> _BRIEF_:
Could you return every line of the records below that contains the word "type"?
────────────────
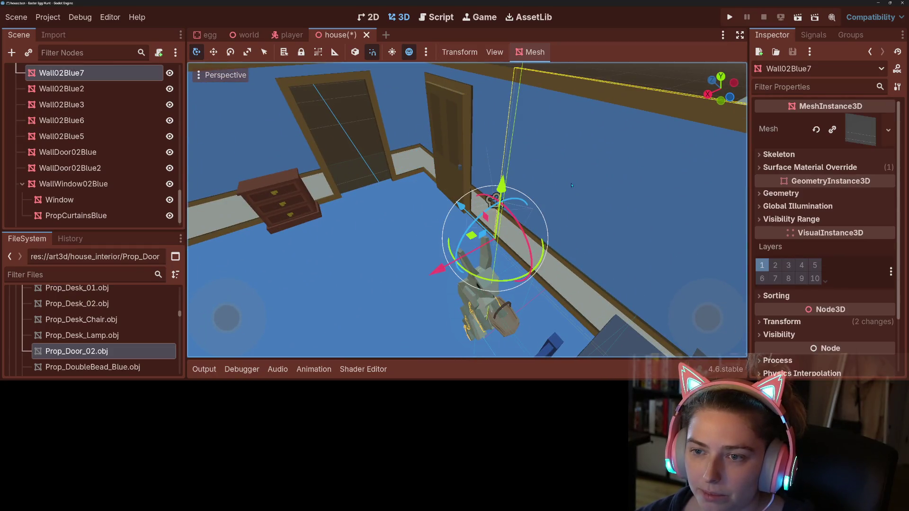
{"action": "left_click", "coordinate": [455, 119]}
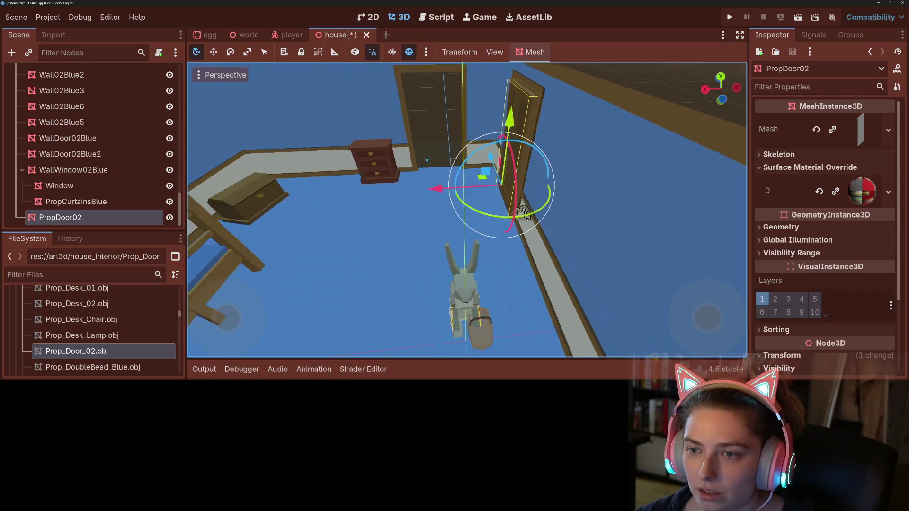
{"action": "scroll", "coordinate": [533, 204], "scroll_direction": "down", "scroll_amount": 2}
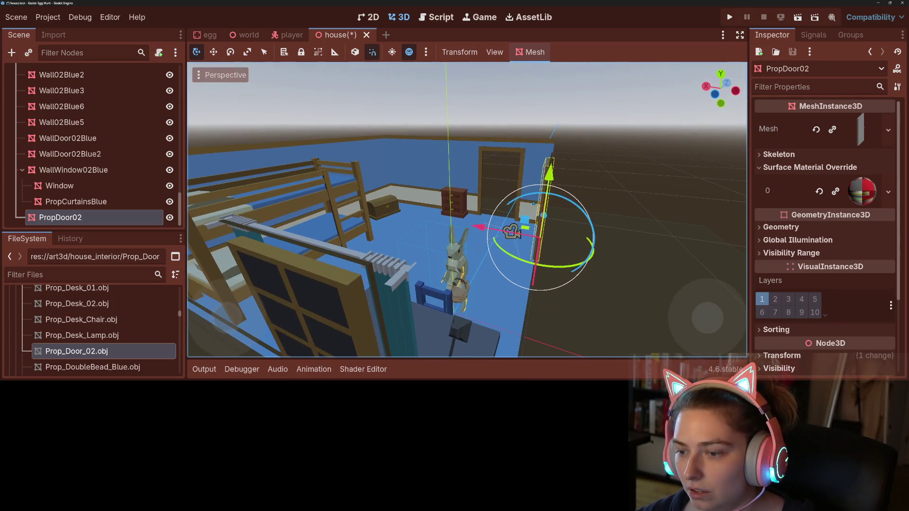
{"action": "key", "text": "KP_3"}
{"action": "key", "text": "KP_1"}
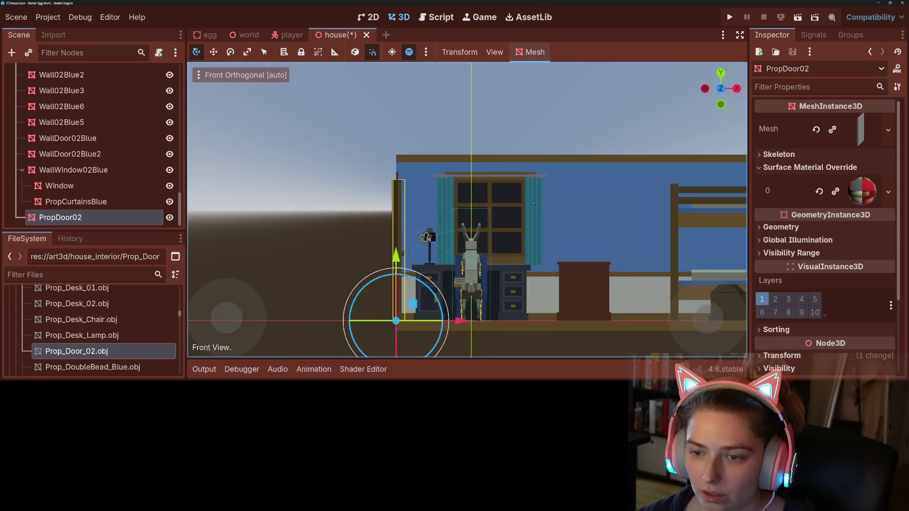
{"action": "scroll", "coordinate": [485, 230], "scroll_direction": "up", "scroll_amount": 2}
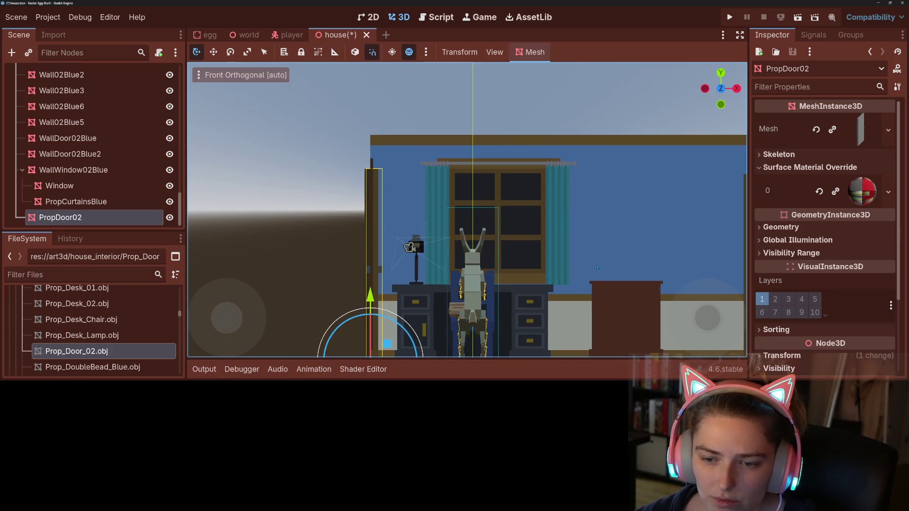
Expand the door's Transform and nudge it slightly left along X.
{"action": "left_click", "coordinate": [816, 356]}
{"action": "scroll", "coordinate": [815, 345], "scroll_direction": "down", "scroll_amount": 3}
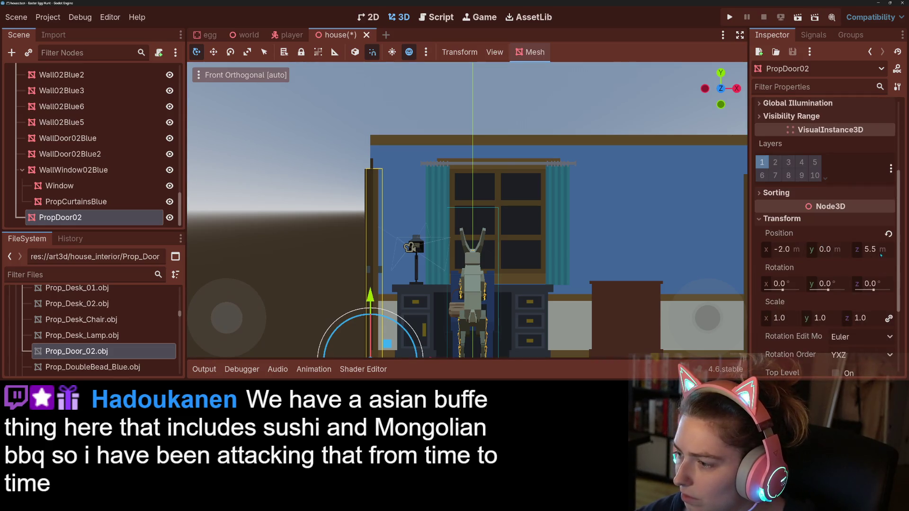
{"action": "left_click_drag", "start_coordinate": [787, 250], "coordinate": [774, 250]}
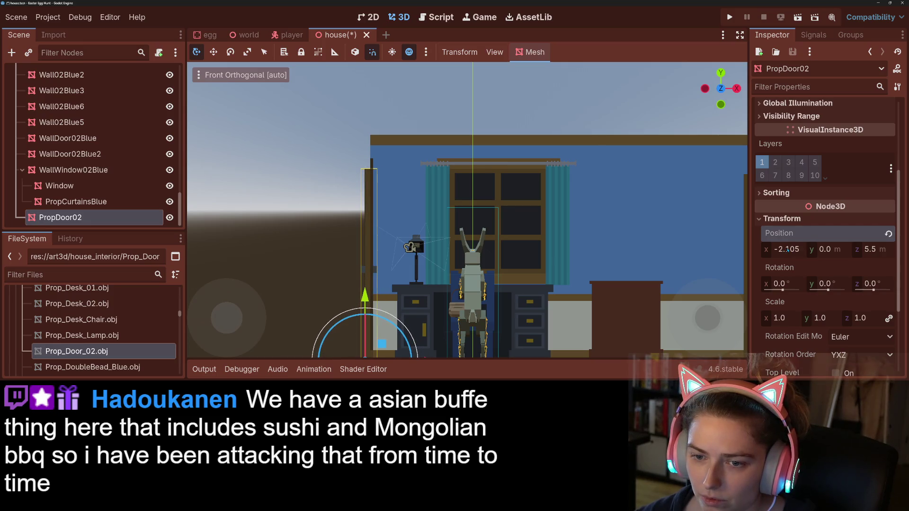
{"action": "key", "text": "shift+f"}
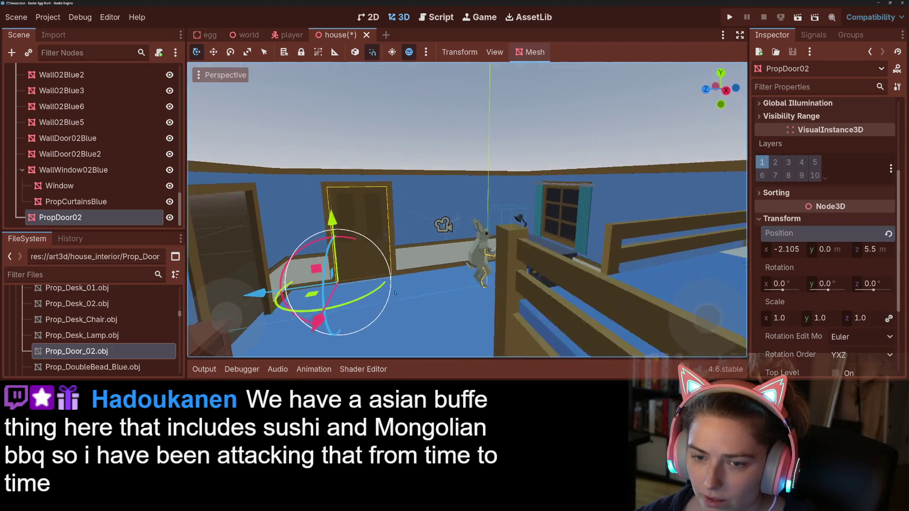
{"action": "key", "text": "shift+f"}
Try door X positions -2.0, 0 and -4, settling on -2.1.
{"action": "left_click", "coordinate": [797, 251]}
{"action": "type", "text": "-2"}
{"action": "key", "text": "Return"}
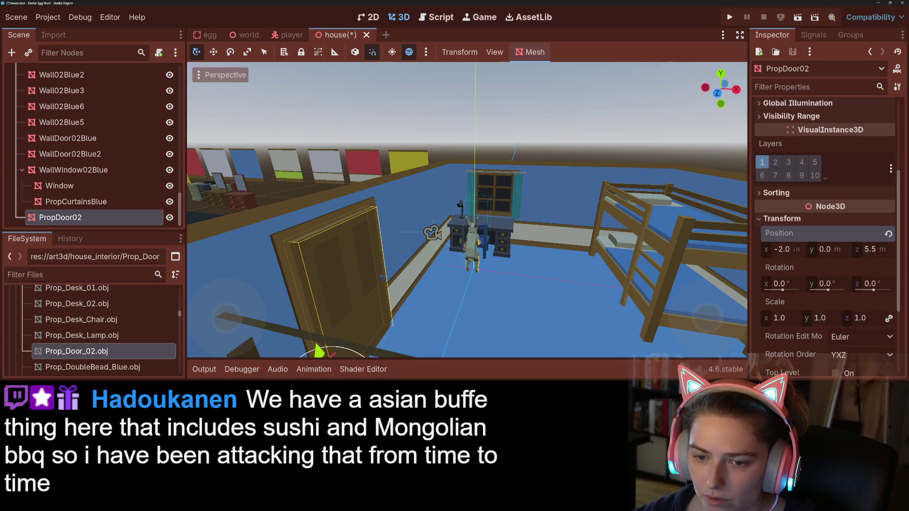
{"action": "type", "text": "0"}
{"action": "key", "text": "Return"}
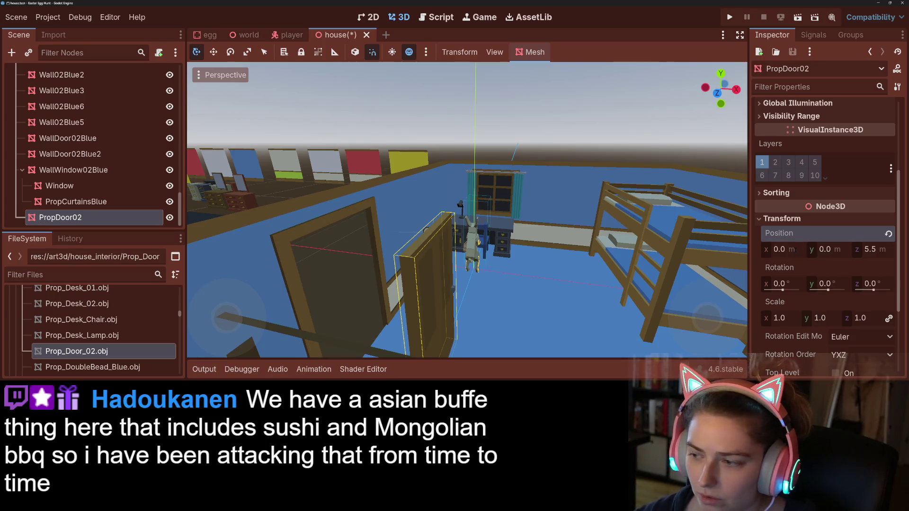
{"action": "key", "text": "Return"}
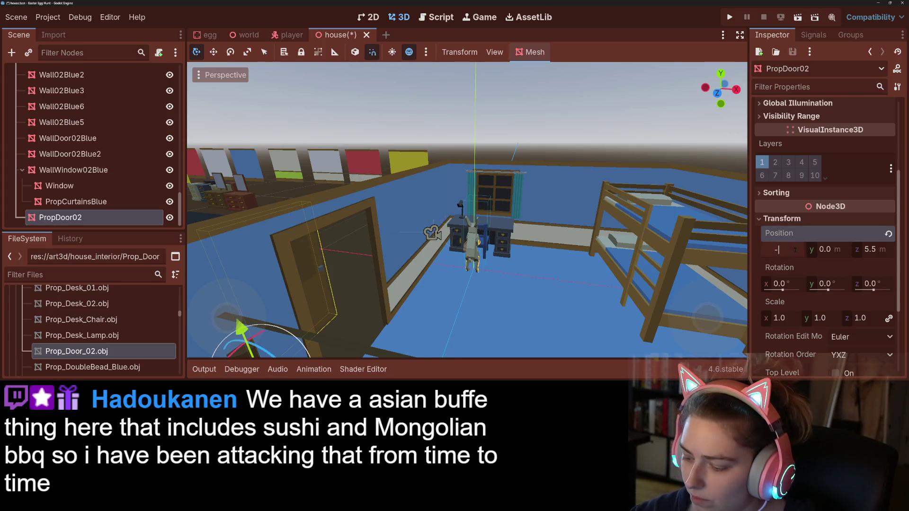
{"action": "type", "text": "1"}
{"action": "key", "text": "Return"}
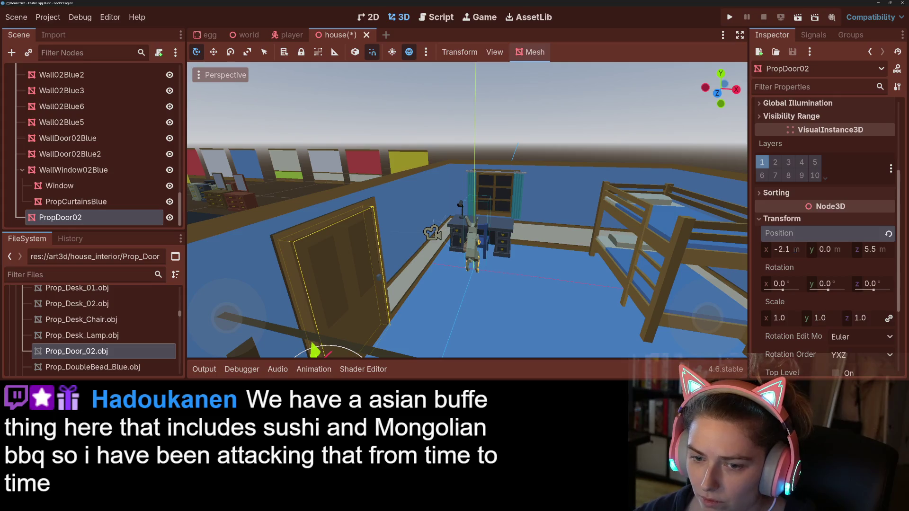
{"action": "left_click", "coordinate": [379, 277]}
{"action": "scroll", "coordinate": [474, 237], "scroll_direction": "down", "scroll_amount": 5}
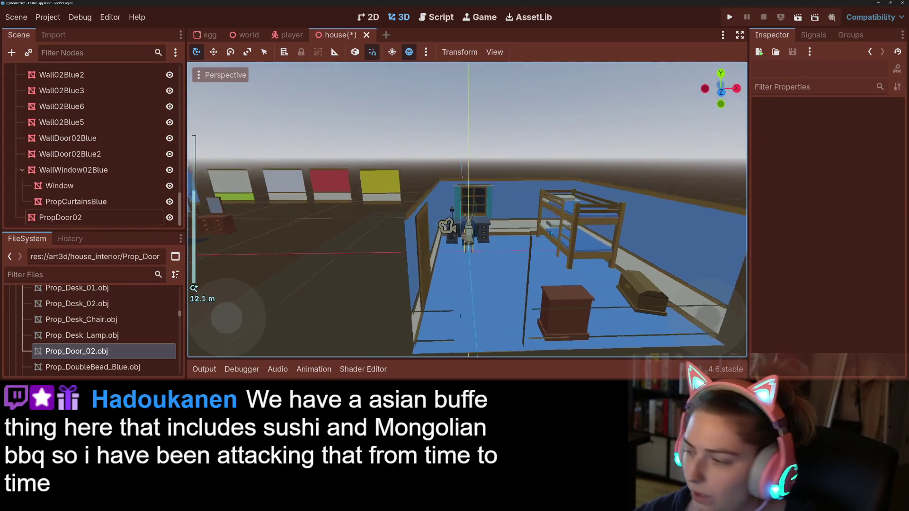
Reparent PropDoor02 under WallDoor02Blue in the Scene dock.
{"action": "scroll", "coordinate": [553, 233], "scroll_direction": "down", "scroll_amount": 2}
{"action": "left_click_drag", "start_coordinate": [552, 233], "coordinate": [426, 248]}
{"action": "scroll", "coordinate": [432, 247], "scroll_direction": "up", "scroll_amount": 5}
────────────────
> _TASK RESPONSE_:
{"action": "type", "text": "-2"}
{"action": "type", "text": "0"}
{"action": "type", "text": "1"}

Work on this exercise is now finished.